De muy mal modo y en tono enérgico Diana Conti propuso que esa solicitud fuese rechazada. El grueso de los consejeros siguió la sugerencia de la dama.

  • Enemigo del gobierno

    Bisordi se ubicó a la izquierda de Conti, quien paradójicamente se sentó en el lado contrario al bloque kirchnerista. Enfático el juez dijo: «Política o ideológicamente soy enemigo del gobierno. No hay otra razón para que se me acuse de mal desempeño», como lo hicieron 62 familiares de víctimas de la represión ilegal durante la última dictadura militar.

    La presión que puso a sus palabras aumentó la pigmentación de su rostro al borde de colocarlo en un tono casi púrpura: «Nunca me van a perdonar que haya perseguido penalmente a los Montoneros, muchos de los cuales hoy ocupan cargos en el gobierno».

    La consejera Conti, lo interrumpió: «Para hablar de política, que se vaya a otro lado».

    El juez ignoró el comentario y aseguró que ésa es la «real causa» de la acusación que pesa sobre los cuatro miembros de la Cámara de Casación y no el supuesto atraso en las causas contra militares.

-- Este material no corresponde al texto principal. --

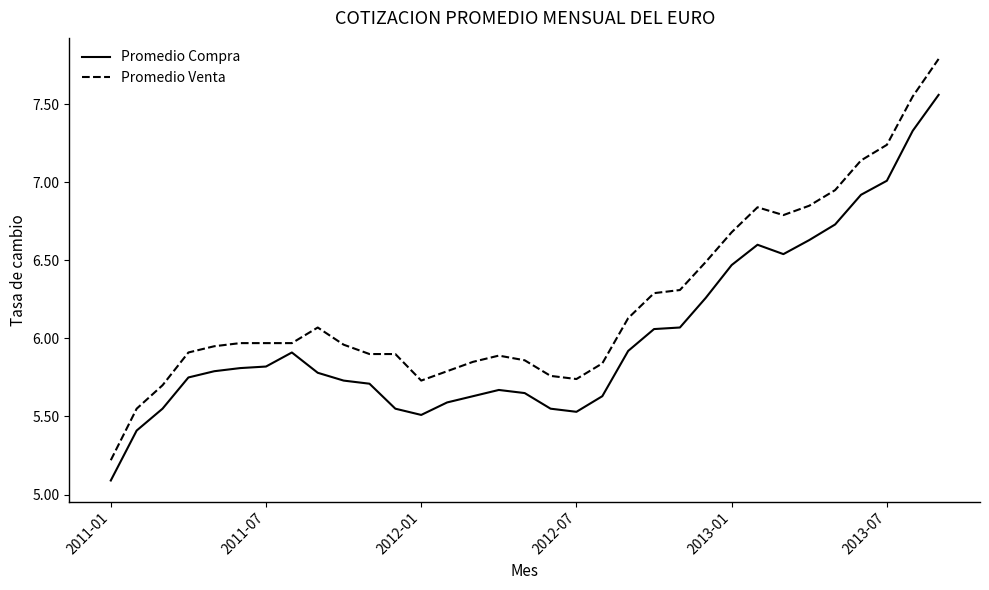

List the series in order of their peak value, highest first.

Promedio Venta, Promedio Compra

    «Los organismos de derechos humanos siempre estuvieron contra mí, desde que me iban a designar juez en 1992. No soy un juez nombrado por un gobierno de facto. Hace 15 años que soy juez y sólo tuve dos denuncias por el caso de los skinheads, y fueron rechazadas», dijo Bisordi ante el Consejo de la Magistratura.

    Una y otra vez, el camarista señaló que el proceso que se le inicia tiene fundamento sólo en que es considerado un «enemigo político o ideológico del gobierno» y se quejó porque quieren echarlo por «la ventana de los tribunales despuésde 40 años de servicio». «Pretenden denunciarme por un hecho que es descabellado y falso. Es descabellado porque estoy excusado y he sido recusado en todas las causas que se mencionan como demoradas. Por eso, no estoy en aptitud ni de adelantar ni de retrasar las causas. Las demoras, si existieren y fueron imputables, no son imputables a mí», manifestó.

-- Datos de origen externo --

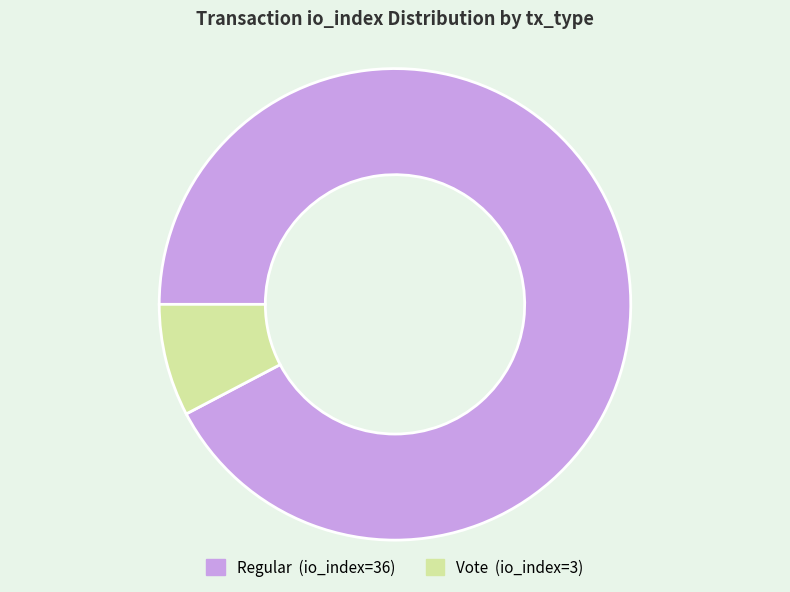

Rank the categories by value from lowest to highest.

Vote (io_index=3), Regular (io_index=36)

    En ese sentido, el magistrado recordó que le quedan 9 meses para jubilarse, por lo que le sugirió al oficialismo: «Quédense tranquilos, no los voy a molestar porque no puedo intervenir en las causas que les interesan».

    Ya en el comienzo de su alegato el juez había manifestado una intencionalidad del gobierno para expulsarlo del Poder Judicial.

    Citó, entonces, al juez en lo Penal y Económico Javier López Biscayart, que investiga el pago de coimas efectuado por la empresa sueca para la construcción del gasoducto del Norte y que fue denunciado por el gobierno.

    «El caso de López Biscayart es evidente. Quieren sacar a los jueces que no les ofrecen garantías», dijo, y se quejó de que «el derecho de defensa incluye el ser investigado, no ya juzgado, por funcionarios que tienen respecto de mí o del caso un mínimo de objetividad para su tratamiento».

    Tal como había adelantado por escrito, el camarista pidió la recusación de seis miembros del Consejo de la Magistratura porque -según dijo- no dan los requerimientos mínimos de objetividad y parcialidad necesarios para este proceso.

    La recusación, presentada para evitar que los representantes del kirchnerismo intervengan en el expediente en su contra, se basó en la percepción de que tienen «enemistad manifiesta» y « persecución ideológica» con él.

    Alcanzó a los consejeros Diana Conti, Carlos Kunkel, Nicolás Fernández, María Laura Leguizamón, Santiago Montagna y Marcela Losardo.